Misalnya, selama festival di provinsi-provinsi seperti Fujian, Sichuan, dan Hunan, orang berpartisipasi dalam aktivitas menangkap bebek, yang sering diadakan di dekat perlombaan perahu naga. Para kontestan berlomba melintasi hamparan kayu sempit yang dilapisi minyak untuk mencoba menyentuh tongkat panjang, sebelum menyelam ke dalam kolam. Orang yang berhasil mengambil bebek di kolam akan diberikan piala.
program TV
Menonton galas festival tradisional di televisi bersama keluarga mereka adalah tradisi lama di kalangan orang Tionghoa.
Salah satu pilihan penting adalah Adventures of Dragon Boat Festival. Acara TV tersebut merupakan bagian dari Chinese Festivals, serial tahunan yang diproduksi oleh Henan Broadcasting System yang sangat populer di kalangan anak muda.
Tahun ini, acara ini menyajikan pertunjukan dari sudut pandang kaum muda untuk menyoroti pemahaman mereka tentang budaya tradisional Tiongkok dan patriotisme.
Qian Linlin, joint chief director program tersebut, berkata: “Balapan perahu naga melambangkan semangat gigih orang Tionghoa.

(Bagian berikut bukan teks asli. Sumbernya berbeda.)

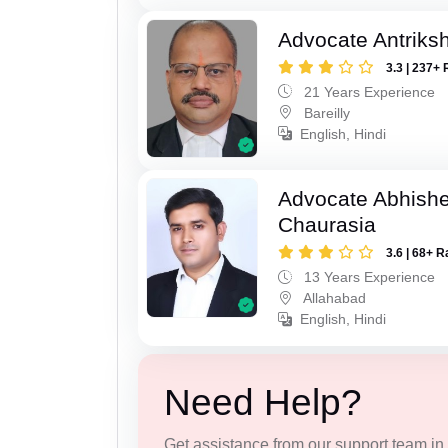
Advocate Antriks
3.3 | 237+ 
21 Years Experience
Bareilly
English, Hindi
Advocate Abhish
Chaurasia
3.6 | 68+ R
13 Years Experience
Allahabad
English, Hindi
Need Help?
Get assistance from our support team in f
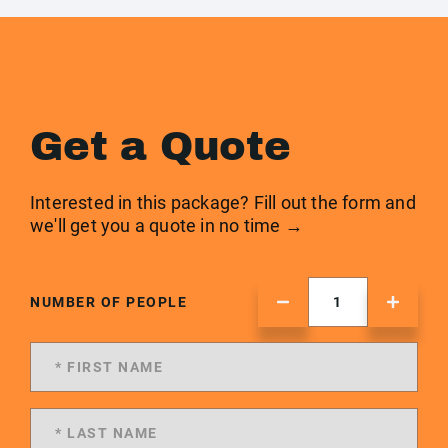
Get a Quote
Interested in this package? Fill out the form and
we'll get you a quote in no time →
NUMBER OF PEOPLE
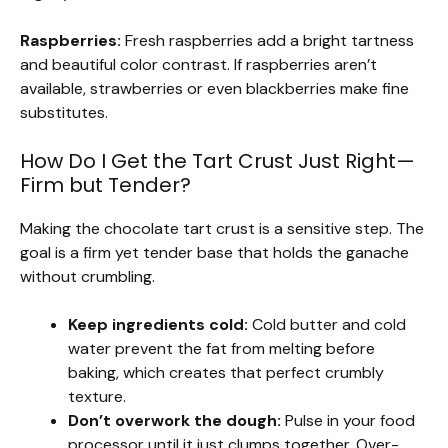
Raspberries:
Fresh raspberries add a bright tartness
and beautiful color contrast. If raspberries aren’t
available, strawberries or even blackberries make fine
substitutes.
How Do I Get the Tart Crust Just Right—
Firm but Tender?
Making the chocolate tart crust is a sensitive step. The
goal is a firm yet tender base that holds the ganache
without crumbling.
Keep ingredients cold:
Cold butter and cold
water prevent the fat from melting before
baking, which creates that perfect crumbly
texture.
Don’t overwork the dough:
Pulse in your food
processor until it just clumps together. Over-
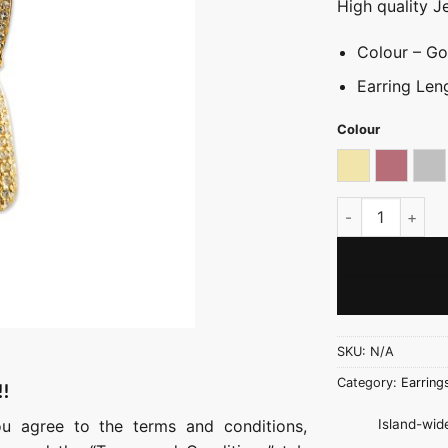
High quality J
Colour – Gol
Earring Len
Colour
Light gold
Rose go
Sil
V-Luxe Drop Ear
SKU:
N/A
Category:
Earring
!!
Island-wide
ou agree to the terms and conditions,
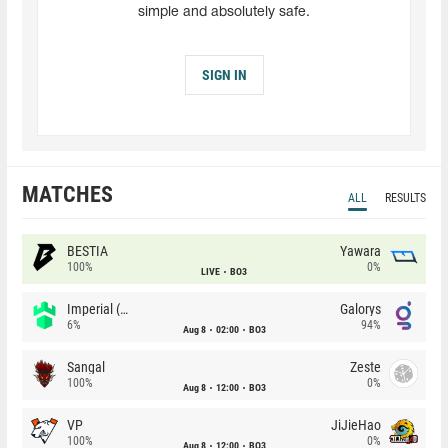
simple and absolutely safe.
SIGN IN
MATCHES
ALL
RESULTS
BESTIA
Yawara
100%
0%
LIVE
BO3
Imperial (Brazil)
Galorys
6%
94%
Aug 8
02:00
BO3
Sangal
Zeste
100%
0%
Aug 8
12:00
BO3
VP
JiJieHao
100%
0%
Aug 8
12:00
BO3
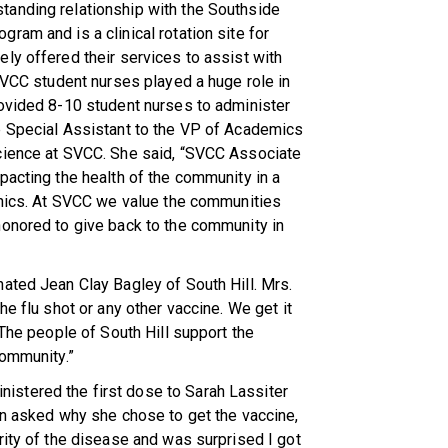
tanding relationship with the Southside
ram and is a clinical rotation site for
ly offered their services to assist with
 SVCC student nurses played a huge role in
rovided 8-10 student nurses to administer
e Special Assistant to the VP of Academics
cience at SVCC. She said, “SVCC Associate
pacting the health of the community in a
linics. At SVCC we value the communities
honored to give back to the community in
ated Jean Clay Bagley of South Hill. Mrs.
he flu shot or any other vaccine. We get it
 The people of South Hill support the
community.”
stered the first dose to Sarah Lassiter
en asked why she chose to get the vaccine,
rity of the disease and was surprised I got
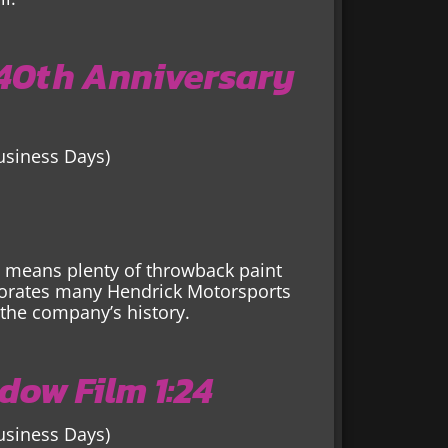
 40th Anniversary
Business Days)
s means plenty of throwback paint
orates many Hendrick Motorsports
the company’s history.
dow Film 1:24
Business Days)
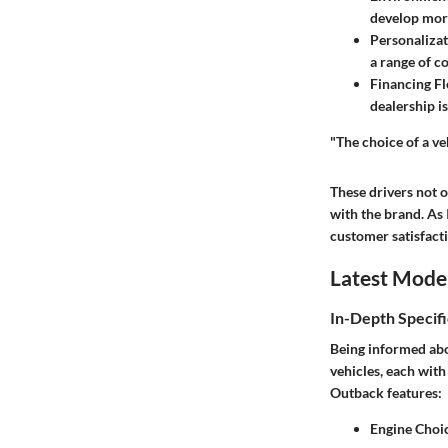
develop more
Personalizat
a range of c
Financing Fle
dealership is
"The choice of a veh
These drivers not 
with the brand. As 
customer satisfact
Latest Mode
In-Depth Specifi
Being informed abo
vehicles, each with
Outback features:
Engine Choi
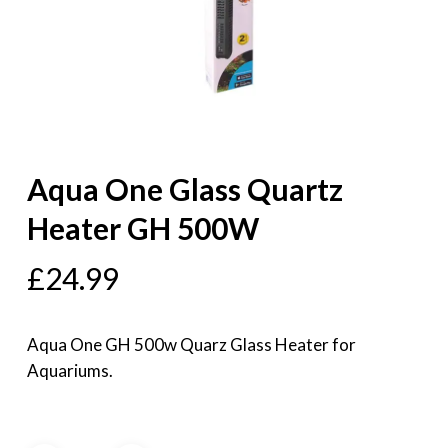
Aqua One Glass Quartz
Heater GH 500W
£
24.99
Aqua One GH 500w Quarz Glass Heater for
Aquariums.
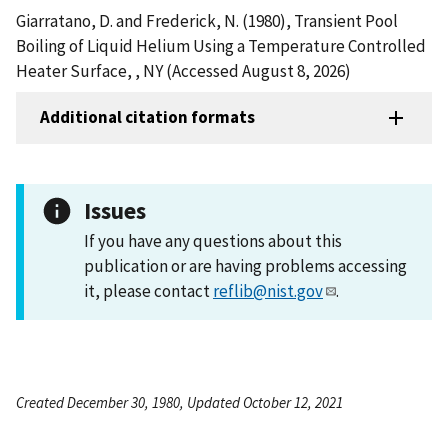
Giarratano, D. and Frederick, N. (1980), Transient Pool
Boiling of Liquid Helium Using a Temperature Controlled
Heater Surface, , NY (Accessed August 8, 2026)
Additional citation formats
Issues
If you have any questions about this
publication or are having problems accessing
it, please contact
reflib@nist.gov
.
Created December 30, 1980, Updated October 12, 2021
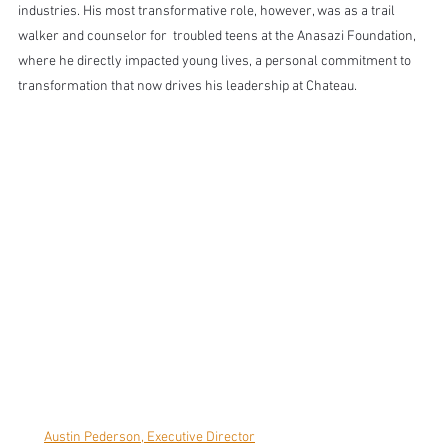
industries. His most transformative role, however, was as a trail 
walker and counselor for  troubled teens at the Anasazi Foundation, 
where he directly impacted young lives, a personal commitment to 
transformation that now drives his leadership at Chateau.
Austin Pederson, Executive Director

Kami ingin menginspirasi kaum muda Tionghoa untuk merangkul semangat tak kenal takut ini, terutama saat menghadapi kesulitan.
“Karena sekarang adalah musim kelulusan perguruan tinggi, kami juga bertujuan untuk memberikan pandangan hidup yang positif kepada kaum muda yang akan memulai perjalanan mereka ke dalam masyarakat.”
Su Wei, juga co-chief director untuk acara tersebut, mengatakan penting untuk menyajikan konten tradisional dengan cara modern dan menarik yang menarik bagi penonton muda.
Dia menambahkan bahwa kunci untuk berhubungan dengan kaum muda adalah berempati dengan mereka, bukan berkhotbah kepada mereka.
“Ketika kami mempelajari lebih dalam festival tradisional ini, kami menemukan harta karun budaya yang memungkinkan kami untuk memperkaya acara TV kami dan menjelajahi kemungkinan yang tak terbatas,” katanya.